What is required. Copy the records verbatim, starting at the line that contains "common name: Pendulous sedge" and ending with the final line of the records.
----------------------------------------
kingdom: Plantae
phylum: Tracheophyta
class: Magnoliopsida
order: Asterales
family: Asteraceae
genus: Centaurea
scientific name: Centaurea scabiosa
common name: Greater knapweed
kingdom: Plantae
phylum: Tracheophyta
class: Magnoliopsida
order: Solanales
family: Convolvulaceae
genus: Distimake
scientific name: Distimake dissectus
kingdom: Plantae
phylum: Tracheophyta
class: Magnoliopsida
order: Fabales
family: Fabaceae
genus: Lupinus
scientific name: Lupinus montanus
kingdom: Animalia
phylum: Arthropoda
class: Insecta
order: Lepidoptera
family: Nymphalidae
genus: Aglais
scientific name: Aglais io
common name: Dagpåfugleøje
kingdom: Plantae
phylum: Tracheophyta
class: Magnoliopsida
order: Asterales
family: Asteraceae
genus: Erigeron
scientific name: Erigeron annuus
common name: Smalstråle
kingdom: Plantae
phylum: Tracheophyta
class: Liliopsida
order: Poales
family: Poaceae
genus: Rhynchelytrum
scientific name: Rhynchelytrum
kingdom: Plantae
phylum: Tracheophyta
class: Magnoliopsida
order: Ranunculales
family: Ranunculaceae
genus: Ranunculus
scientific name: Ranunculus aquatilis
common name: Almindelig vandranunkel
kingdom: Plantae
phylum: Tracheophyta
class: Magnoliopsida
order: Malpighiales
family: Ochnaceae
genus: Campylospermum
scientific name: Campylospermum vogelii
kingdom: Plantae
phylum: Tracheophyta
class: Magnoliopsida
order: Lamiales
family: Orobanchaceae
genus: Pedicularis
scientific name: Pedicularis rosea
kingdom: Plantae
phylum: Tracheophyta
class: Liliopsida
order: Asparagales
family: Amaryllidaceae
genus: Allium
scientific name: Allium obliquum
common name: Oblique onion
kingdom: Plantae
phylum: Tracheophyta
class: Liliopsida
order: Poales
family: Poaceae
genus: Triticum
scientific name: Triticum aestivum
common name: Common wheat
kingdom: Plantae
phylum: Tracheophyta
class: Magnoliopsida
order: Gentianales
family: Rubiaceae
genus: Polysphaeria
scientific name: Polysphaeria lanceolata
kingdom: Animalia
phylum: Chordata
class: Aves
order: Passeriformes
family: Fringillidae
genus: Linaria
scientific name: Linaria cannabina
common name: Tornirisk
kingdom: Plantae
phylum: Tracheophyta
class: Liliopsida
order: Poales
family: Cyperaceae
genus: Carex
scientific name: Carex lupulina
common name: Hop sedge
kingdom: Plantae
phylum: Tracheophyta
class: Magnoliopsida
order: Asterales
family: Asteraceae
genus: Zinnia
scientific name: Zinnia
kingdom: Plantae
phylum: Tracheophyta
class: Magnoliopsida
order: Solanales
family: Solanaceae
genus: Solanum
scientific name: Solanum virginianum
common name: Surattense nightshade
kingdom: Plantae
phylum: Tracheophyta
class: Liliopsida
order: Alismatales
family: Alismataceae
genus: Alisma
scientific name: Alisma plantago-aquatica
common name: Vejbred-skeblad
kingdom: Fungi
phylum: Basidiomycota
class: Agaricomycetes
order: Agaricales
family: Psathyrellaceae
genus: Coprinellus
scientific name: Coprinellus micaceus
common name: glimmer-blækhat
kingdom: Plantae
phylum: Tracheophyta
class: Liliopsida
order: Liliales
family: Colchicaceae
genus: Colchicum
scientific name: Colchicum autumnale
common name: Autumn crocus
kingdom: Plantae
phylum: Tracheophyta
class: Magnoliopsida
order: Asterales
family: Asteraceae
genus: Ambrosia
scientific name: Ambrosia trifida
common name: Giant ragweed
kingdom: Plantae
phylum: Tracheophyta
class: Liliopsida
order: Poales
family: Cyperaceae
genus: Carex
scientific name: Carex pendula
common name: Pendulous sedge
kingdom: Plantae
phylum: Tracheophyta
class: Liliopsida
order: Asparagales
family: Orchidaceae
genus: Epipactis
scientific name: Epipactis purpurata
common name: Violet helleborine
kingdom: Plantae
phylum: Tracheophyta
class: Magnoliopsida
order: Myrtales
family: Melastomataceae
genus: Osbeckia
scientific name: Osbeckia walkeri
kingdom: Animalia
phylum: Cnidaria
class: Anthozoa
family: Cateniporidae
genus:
----------------------------------------
Right answer.
common name: Pendulous sedge
kingdom: Plantae
phylum: Tracheophyta
class: Liliopsida
order: Asparagales
family: Orchidaceae
genus: Epipactis
scientific name: Epipactis purpurata
common name: Violet helleborine
kingdom: Plantae
phylum: Tracheophyta
class: Magnoliopsida
order: Myrtales
family: Melastomataceae
genus: Osbeckia
scientific name: Osbeckia walkeri
kingdom: Animalia
phylum: Cnidaria
class: Anthozoa
family: Cateniporidae
genus:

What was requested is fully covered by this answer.